__TEXT FOR ANALYSIS__:
****
Lomuto’s Partition Scheme:

This algorithm works by assuming the pivot element as the last element. If any other element is given as a pivot element then swap it first with the last element. Now initialize two variables i as low and j also low,  iterate over the array and increment i when arr[j] <= pivot and swap arr[i] with arr[j] otherwise increment only j. After coming out from the loop swap arr[i] with arr[hi]. This i stores the pivot element.

partition(arr[], lo, hi) 
    pivot = arr[hi]
    i = lo-1     // place for swapping
    for j := lo to hi – 1 do
        if arr[j] <= pivot then
            i = i + 1 
            swap arr[i] with arr[j]
    swap arr[i+1] with arr[hi]
    return i+1

Refer QuickSort for details of this partitioning scheme. 
Below are implementations of this approach:-

C++




/* C++ implementation QuickSort using Lomuto's partition
   Scheme.*/
#include<bits/stdc++.h>
using namespace std;
  
/* This function takes last element as pivot, places
   the pivot element at its correct position in sorted
    array, and places all smaller (smaller than pivot)
   to left of pivot and all greater elements to right
   of pivot */
int partition(int arr[], int low, int high)
{
    int pivot = arr[high];    // pivot
    int i = (low - 1);  // Index of smaller element
  
    for (int j = low; j <= high- 1; j++)
    {
        // If current element is smaller than or
        // equal to pivot
        if (arr[j] <= pivot)
        {
            i++;    // increment index of smaller element
            swap(arr[i], arr[j]);
        }
    }
    swap(arr[i + 1], arr[high]);
    return (i + 1);
}
  
/* The main function that implements QuickSort
 arr[] --> Array to be sorted,
  low  --> Starting index,
  high  --> Ending index */
void quickSort(int arr[], int low, int high)
{
    if (low < high)
    {
        /* pi is partitioning index, arr[p] is now
           at right place */
        int pi = partition(arr, low, high);
  
        // Separately sort elements before
        // partition and after partition
        quickSort(arr, low, pi - 1);
        quickSort(arr, pi + 1, high);
    }
}
  
/* Function to print an array */
void printArray(int arr[], int size)
{
    int i;
    for (i=0; i < size; i++)
        printf("%d ", arr[i]);
    printf("\n");
}
  
// Driver program to test above functions
int main()
****
__THE DATA__:
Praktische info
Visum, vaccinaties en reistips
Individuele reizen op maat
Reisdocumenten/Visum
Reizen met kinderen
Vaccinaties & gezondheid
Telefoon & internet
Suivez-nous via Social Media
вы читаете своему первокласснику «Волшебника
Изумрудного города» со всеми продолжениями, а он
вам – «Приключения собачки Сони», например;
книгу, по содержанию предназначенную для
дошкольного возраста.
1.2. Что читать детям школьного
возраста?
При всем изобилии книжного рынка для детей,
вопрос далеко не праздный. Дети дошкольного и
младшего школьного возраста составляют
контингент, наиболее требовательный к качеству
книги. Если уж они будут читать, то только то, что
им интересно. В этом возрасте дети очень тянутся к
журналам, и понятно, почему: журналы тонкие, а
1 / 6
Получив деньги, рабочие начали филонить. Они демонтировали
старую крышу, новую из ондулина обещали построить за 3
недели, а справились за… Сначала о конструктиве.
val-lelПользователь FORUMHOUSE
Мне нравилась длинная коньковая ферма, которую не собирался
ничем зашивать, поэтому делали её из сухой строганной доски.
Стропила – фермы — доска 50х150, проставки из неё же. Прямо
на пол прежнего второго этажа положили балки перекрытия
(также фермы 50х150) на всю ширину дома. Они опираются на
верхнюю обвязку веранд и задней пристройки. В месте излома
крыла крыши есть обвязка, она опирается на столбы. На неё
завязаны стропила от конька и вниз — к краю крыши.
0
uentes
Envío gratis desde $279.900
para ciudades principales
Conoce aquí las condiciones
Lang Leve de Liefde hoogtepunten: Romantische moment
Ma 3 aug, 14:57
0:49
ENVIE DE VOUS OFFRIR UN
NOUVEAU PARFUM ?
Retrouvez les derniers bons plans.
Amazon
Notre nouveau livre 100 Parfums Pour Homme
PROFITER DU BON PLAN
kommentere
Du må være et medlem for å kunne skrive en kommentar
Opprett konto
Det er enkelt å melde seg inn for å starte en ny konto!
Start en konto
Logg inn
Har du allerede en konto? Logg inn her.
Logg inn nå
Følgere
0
****
__REQUIRED WORK__:
(a) Transcribe the Lomuto partition text from "This algorithm works" up to and including "the pivot element.".
(b) List the names of every function whose complete body appears in the C++ code of the Lomuto partition text.
The entries are not needed for any of this work.

__EXERCISE RESULTS__:
(a)
This algorithm works by assuming the pivot element as the last element. If any other element is given as a pivot element then swap it first with the last element. Now initialize two variables i as low and j also low,  iterate over the array and increment i when arr[j] <= pivot and swap arr[i] with arr[j] otherwise increment only j. After coming out from the loop swap arr[i] with arr[hi]. This i stores the pivot element.

(b) partition, quickSort, printArray